Figure 2 illustrates his results of glucose and BP for the short period from 5/5/2018 to 6/13/2020.  The author selects this period due to the fact that his glucose has been under very well control (114 mg/dL) and his M3 (BP) level at 0.8734 (SBP/DBP/HR at 105/70/52).  He wants to investigate what type of correlation existing between glucose and BP under this situation.  His glucose data range of short period is narrower than the long period, where the majority of glucoses are covered within a range from 90 mg/dL to 135 mg/dL.  For both long and short periods, their BP data coverage ranges are quite similar.  As shown in Figure 2, the green line, orange box, and yellow box in the top spatial analysis diagram are “horizontal”, i.e. zero slope, or non-correlated.  This spatial diagram observation can be seen in the middle discrete data diagram of R = 14% and the bottom 90-days moving average diagram of R = 25%.  Again, there is exceptionally low or no correlation existing between glucose and BP during this short period.

Finally, he took his results of the medium period from 2/1/2014 to 11/2/2018 in Reference 2 to reflect them in Figure 3.  The important point is that the medium period’s correlation was 82% in comparison with the long period’s correlation of 69%.  This 13% correlation decrease is due to the short period’s different pattern of glucose and BP.

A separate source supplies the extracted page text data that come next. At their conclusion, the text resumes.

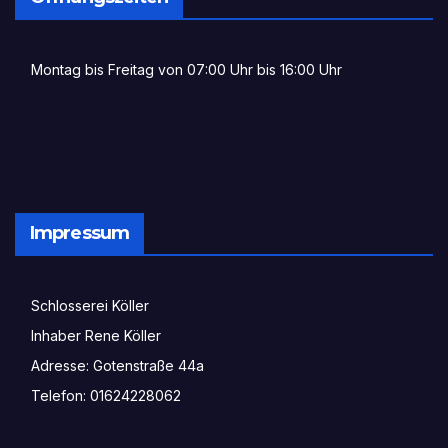
Montag bis Freitag von 07:00 Uhr bis 16:00 Uhr

Impressum
Schlosserei Köller

Inhaber Rene Köller

Adresse: Gotenstraße 44a

Telefon: 01624228062
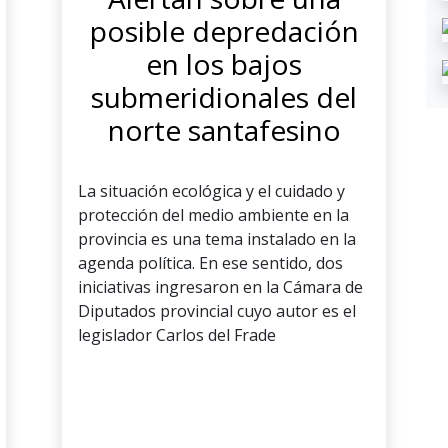
posible depredación
en los bajos
submeridionales del
norte santafesino
La situación ecológica y el cuidado y
protección del medio ambiente en la
provincia es una tema instalado en la
agenda política. En ese sentido, dos
iniciativas ingresaron en la Cámara de
Diputados provincial cuyo autor es el
legislador Carlos del Frade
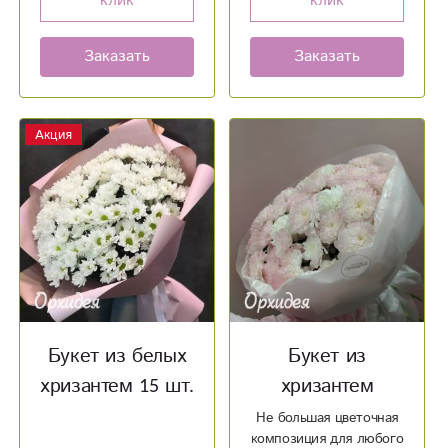
клик
клик
Заказать
Заказать
Акция
Букет из белых
Букет из
хризантем 15 шт.
хризантем
Не большая цветочная
композиция для любого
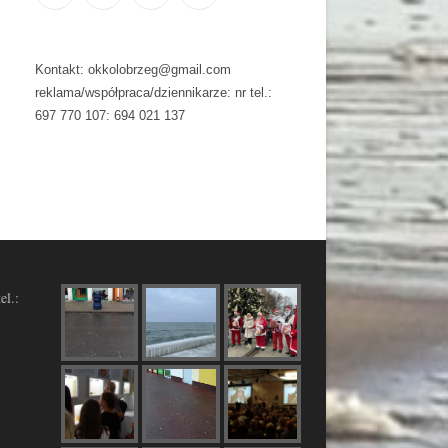
Kontakt: okkolobrzeg@gmail.com
reklama/współpraca/dziennikarze: nr tel.:
697 770 107: 694 021 137
el.:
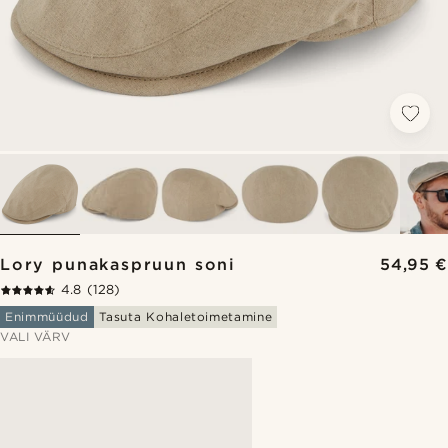
Lory punakaspruun soni
54,95 €
4.8
(128)
Enimmüüdud
Tasuta Kohaletoimetamine
VALI VÄRV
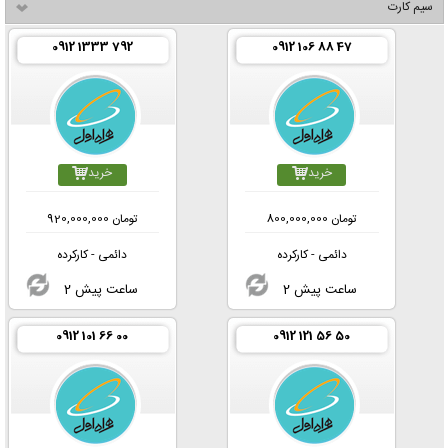
سیم کارت
0912 1333 792
0912 106 88 47
خرید
خرید
تومان
800,000,000
تومان
920,000,000
دائمی - کارکرده
دائمی - کارکرده
2 ساعت پیش
2 ساعت پیش
0912 101 66 00
0912 121 56 50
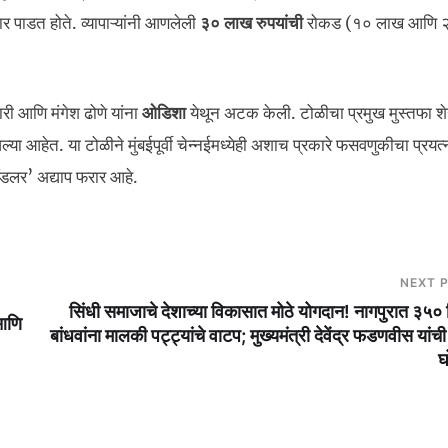
 पाडत होते. व्यापाऱ्यांनी आणलेली
३० लाख रुपयांची
रोकड (१० लाख आणि 
ारी आणि मंगेश ढोणे यांना
ओडिशा
येथून अटक केली. टोळीचा प्रमुख मुस्तफा शे
्या आहेत. या टोळीने मुंबईपूर्वी चेन्नईमध्येही अशाच प्रकारे फसवणुकीचा प्रयत
ँडलर’ अद्याप फरार आहे.
NEXT 
सिंधी समाजाचे देशाच्या विकासात मोठे योगदान! नागपुरात ३५० 
आणि
बांधवांना मालकी पट्ट्यांचे वाटप; मुख्यमंत्री देवेंद्र फडणवीस यांची
घ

Figure 1: Long period (5/5/2014 - 6/13/2020) has high R (69%)
Figure 2: Short period (5/5/2018 - 6/13/2020) has exceptionally low R (14%)
Figure 3: Medium period (2/1/2014 - 11/2/2018) has exceedingly high R (82%)
Figure 4: Spatial analysis of long period (5/5/2014 - 6/13/2020)
Figure 5: Spatial analysis of short period (5/5/2018 - 6/13/2020)

Conclusion
By using the GH-Method: math-physical medicine approach, the relationship between glucose and BP have been examined again from the viewpoint of biomedical pattern changes.  This study confirms many qualitative descriptions within the medical community.  Even though the author did not discover any breakthrough information or surprising findings, the usefulness and effectiveness of the two statistical tools, time-series and spatial analysis, on identifying and interpreting various biomedical phenomena provide support.  He was able to offer additional mathematical verification and quantitative evidence of complex relationship existing among different metabolic disorder diseases.  In addition, his research work has proven the importance of lifestyle management on metabolic disorder control (Reference 3).

References

  1. Hsu, Gerald C., eclaireMD Foundation, USA. January 2019. No. 055: “Using GH-Method: math-physical medicine to investigate the HbA1C’s role in triangular relationships among HbA1C, Weight, and Blood Pressure.”
  2. Hsu, Gerald C., eclaireMD Foundation, USA. January 2019. No. 043: “Using GH-Method: math-physical medicine to investigate the triangular dual-correlations among weight, glucose, blood pressure with a Comparison of 2 Clinic Cases.”
  3. Hsu, Gerald C., eclaireMD Foundation, USA. November 2018. No. 041: “Clinic Case A using big data analytics and spatial analysis to investigate the triangular dual-correlations among weight, glucose, blood pressure (Using GH-Method: math-physical medicine).”